Comput Biol Med. 2025 Jan;184:109414. doi: 10.1016/j.compbiomed.2024.109414. Epub 2024 Nov 14.
Untargeted metabolomics is an extremely useful approach for the discrimination of biological systems and biomarker identification. However, data analysis workflows are complex and face many challenges. Two of these challenges are the demand of high sample size and the possibility of severe class imbalance, which is particularly common in clinical studies. The latter can make statistical models less generalizable, increase the risk of overfitting and skew the analysis in favour of the majority class. One possible approach to mitigate this problem is data augmentation. However, the use of artificial data requires adequate data augmentation methods and criteria for assessing the quality of the generated data. In this work, we used Conditional Wasserstein Generative Adversarial Networks with Gradient Penalty (CWGAN-GPs) for data augmentation of metabolomics data. Using a set of benchmark datasets, we applied several criteria for the evaluation of the quality of generated data and assessed the performance of supervised predictive models trained with datasets that included such data. CWGAN-GP models generated realistic data with identical characteristics to real samples, mostly avoiding mode collapse. Furthermore, in cases of class imbalance, the performance of predictive models improved by supplementing the minority class with generated samples. This is evident for high quality datasets with well separated classes. Conversely, model improvements were quite modest for high class overlap datasets. This trend was confirmed by using synthetic datasets with different class separation levels. Data augmentation is a viable procedure to alleviate class imbalance problems but is not universally beneficial in metabolomics.

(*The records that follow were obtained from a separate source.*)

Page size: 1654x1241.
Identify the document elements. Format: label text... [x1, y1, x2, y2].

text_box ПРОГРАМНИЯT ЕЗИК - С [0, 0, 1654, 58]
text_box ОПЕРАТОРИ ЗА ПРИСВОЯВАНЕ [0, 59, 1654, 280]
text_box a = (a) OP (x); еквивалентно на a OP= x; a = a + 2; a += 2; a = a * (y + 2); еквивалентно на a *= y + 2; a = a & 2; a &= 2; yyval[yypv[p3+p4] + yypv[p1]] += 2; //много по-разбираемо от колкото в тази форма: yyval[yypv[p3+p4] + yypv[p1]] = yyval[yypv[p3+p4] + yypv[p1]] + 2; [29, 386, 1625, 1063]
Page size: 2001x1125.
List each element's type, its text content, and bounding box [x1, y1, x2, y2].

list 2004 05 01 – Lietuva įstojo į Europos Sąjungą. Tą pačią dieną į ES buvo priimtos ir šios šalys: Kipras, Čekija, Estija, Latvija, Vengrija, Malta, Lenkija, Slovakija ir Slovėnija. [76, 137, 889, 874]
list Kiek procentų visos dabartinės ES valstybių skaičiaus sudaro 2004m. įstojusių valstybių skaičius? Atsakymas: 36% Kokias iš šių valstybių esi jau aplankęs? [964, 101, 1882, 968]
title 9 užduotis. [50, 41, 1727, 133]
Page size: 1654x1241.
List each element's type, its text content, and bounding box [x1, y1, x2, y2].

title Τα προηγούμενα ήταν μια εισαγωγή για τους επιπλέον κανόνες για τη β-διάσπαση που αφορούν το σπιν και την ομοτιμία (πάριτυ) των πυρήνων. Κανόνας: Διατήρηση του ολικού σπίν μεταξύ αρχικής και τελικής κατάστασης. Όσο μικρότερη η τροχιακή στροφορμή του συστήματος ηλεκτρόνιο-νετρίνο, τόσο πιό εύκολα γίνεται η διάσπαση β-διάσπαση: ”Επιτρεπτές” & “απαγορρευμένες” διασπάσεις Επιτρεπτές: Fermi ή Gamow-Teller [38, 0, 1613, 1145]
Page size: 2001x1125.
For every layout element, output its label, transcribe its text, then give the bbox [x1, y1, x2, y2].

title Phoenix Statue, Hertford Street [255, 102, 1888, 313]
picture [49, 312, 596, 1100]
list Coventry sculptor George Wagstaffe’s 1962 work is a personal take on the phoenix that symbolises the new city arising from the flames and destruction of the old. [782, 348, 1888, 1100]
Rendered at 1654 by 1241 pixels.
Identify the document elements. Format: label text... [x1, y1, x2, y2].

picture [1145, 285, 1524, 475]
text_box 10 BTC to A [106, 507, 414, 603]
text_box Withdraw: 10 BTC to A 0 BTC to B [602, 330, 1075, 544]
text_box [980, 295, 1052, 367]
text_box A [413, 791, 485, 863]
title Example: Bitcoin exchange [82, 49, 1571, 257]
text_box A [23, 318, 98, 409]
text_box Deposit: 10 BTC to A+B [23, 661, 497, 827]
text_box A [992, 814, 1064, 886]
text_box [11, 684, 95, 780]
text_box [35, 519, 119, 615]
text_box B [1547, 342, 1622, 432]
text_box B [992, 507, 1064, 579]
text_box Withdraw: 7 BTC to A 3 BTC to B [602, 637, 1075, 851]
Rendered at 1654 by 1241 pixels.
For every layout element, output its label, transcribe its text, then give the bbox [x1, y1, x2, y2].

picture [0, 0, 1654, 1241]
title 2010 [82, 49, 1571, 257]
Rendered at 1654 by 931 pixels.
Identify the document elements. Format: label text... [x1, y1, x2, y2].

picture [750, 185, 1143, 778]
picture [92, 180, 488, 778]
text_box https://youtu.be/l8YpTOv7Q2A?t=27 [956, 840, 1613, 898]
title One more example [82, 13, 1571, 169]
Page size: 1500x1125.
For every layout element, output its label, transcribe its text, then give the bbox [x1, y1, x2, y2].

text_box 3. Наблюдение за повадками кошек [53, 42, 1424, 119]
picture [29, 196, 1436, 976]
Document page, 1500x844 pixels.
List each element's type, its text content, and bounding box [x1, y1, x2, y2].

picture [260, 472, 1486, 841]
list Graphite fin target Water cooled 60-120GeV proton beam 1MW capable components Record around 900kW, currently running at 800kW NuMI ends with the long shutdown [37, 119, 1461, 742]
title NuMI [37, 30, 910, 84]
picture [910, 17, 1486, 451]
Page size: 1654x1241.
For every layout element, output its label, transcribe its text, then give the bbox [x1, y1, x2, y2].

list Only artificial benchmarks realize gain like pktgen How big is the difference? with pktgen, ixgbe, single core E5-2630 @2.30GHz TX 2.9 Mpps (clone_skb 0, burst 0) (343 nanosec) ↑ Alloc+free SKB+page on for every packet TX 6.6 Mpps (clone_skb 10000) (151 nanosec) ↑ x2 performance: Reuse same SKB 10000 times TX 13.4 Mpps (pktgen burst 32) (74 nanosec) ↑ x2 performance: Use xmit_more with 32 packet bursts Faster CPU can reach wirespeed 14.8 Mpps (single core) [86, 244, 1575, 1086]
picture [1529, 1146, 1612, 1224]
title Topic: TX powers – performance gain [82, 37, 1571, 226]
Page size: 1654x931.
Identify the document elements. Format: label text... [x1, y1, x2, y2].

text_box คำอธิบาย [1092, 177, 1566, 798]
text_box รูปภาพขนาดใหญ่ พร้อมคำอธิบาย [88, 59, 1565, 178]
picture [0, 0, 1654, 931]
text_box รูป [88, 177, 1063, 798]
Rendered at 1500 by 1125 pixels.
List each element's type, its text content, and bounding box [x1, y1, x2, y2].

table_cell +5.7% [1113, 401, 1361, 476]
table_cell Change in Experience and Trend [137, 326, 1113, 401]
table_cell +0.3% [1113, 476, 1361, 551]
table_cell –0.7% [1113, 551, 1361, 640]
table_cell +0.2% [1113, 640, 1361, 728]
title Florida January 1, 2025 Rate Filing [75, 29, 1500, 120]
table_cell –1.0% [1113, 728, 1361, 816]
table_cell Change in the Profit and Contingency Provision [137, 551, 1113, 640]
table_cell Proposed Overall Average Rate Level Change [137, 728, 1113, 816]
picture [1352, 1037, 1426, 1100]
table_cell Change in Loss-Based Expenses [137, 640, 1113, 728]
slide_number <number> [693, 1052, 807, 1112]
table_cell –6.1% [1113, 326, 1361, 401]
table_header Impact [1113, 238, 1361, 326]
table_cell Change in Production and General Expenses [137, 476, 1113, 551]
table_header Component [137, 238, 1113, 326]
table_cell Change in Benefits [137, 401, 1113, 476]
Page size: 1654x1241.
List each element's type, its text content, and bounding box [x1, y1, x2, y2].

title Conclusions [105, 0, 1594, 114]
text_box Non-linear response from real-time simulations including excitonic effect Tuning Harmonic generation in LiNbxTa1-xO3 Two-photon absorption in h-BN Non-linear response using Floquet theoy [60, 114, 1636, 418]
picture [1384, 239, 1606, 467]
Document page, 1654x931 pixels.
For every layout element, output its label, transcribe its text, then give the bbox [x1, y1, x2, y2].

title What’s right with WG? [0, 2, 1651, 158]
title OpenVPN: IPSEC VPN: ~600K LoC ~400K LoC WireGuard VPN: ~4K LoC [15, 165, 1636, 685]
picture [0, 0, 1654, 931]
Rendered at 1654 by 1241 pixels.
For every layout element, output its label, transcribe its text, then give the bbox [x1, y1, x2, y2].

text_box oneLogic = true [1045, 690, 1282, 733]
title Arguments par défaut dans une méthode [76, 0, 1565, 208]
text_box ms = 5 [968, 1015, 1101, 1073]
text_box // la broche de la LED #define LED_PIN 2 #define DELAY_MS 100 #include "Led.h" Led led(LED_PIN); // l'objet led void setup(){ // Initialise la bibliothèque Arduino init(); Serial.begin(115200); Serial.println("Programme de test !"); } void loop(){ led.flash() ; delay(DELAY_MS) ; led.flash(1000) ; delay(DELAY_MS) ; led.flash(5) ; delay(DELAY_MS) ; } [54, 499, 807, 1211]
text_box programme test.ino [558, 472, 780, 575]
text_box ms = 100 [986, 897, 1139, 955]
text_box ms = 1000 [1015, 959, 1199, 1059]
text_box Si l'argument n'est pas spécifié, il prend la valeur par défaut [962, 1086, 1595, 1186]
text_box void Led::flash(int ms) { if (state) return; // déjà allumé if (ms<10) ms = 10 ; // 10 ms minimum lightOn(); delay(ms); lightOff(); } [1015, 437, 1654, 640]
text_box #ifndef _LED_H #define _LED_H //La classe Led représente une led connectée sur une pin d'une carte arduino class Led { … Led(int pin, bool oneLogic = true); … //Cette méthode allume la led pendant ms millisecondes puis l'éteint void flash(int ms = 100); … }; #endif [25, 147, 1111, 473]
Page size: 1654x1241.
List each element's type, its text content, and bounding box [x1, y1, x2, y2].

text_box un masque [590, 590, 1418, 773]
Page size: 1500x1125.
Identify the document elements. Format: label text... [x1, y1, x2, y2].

非靶向代谢组学是一种用于区分生物系统和识别生物标志物的极其有用的方法。然而,数据分析工作流程复杂且面临许多挑战。其中两个挑战是对高样本量的需求以及严重类不平衡的可能性,这在临床研究中尤为常见。后者会使统计模型的通用性降低,增加过拟合风险,并使分析偏向多数类。缓解此问题的一种可能方法是数据增强。然而,人工数据的使用需要适当的数据增强方法和评估生成数据质量的标准。在这项工作中,我们使用带梯度惩罚的条件瓦瑟斯坦生成对抗网络(CWGAN-GP)对代谢组学数据进行数据增强。使用一组基准数据集,我们应用了几个标准来评估生成数据的质量,并评估了使用包含此类数据的数据集训练的监督预测模型的性能。CWGAN-GP模型生成了具有与真实样本相同特征的逼真数据,大多避免了模式坍塌。此外,在类不平衡的情况下,通过用生成的样本补充少数类,预测模型的性能得到了改善。对于具有明显分离类别的高质量数据集,这一点很明显。相反,对于高类重叠数据集,模型改进相当有限。使用具有不同类分离水平的合成数据集证实了这一趋势。数据增强是缓解类不平衡问题的可行方法,但在代谢组学中并非普遍有益。